___ EXTRACTED DATA ___
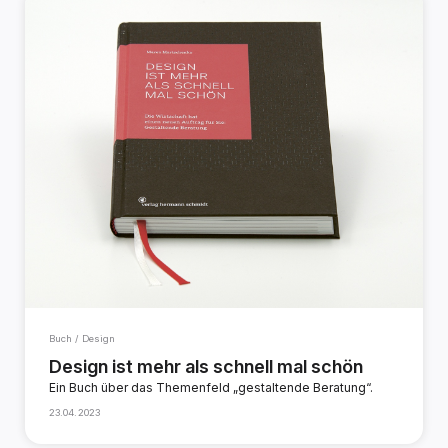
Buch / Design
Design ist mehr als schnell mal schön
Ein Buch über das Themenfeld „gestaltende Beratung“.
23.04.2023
___
___ EXTRACTED DATA ___
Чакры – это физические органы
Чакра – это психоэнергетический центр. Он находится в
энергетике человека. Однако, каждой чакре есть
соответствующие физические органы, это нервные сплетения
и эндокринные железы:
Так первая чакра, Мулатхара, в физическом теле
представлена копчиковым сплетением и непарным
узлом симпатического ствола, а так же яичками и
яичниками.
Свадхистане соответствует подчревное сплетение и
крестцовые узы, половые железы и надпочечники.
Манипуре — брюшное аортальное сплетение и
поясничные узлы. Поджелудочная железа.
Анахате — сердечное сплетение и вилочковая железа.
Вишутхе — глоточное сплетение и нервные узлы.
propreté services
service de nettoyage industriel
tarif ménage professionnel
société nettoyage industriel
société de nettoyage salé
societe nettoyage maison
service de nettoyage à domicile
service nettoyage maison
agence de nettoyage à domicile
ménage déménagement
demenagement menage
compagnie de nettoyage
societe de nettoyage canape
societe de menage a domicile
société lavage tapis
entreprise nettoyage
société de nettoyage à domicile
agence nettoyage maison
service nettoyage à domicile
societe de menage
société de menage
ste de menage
___
EXERCISE REQUIREMENTS: Return a word-for-word copy of the lines above from the one holding "agence nettoyage maison" through the one holding "ste de menage", with both of them included and nothing besides.

ANSWER SPACE:
agence nettoyage maison
service nettoyage à domicile
societe de menage
société de menage
ste de menage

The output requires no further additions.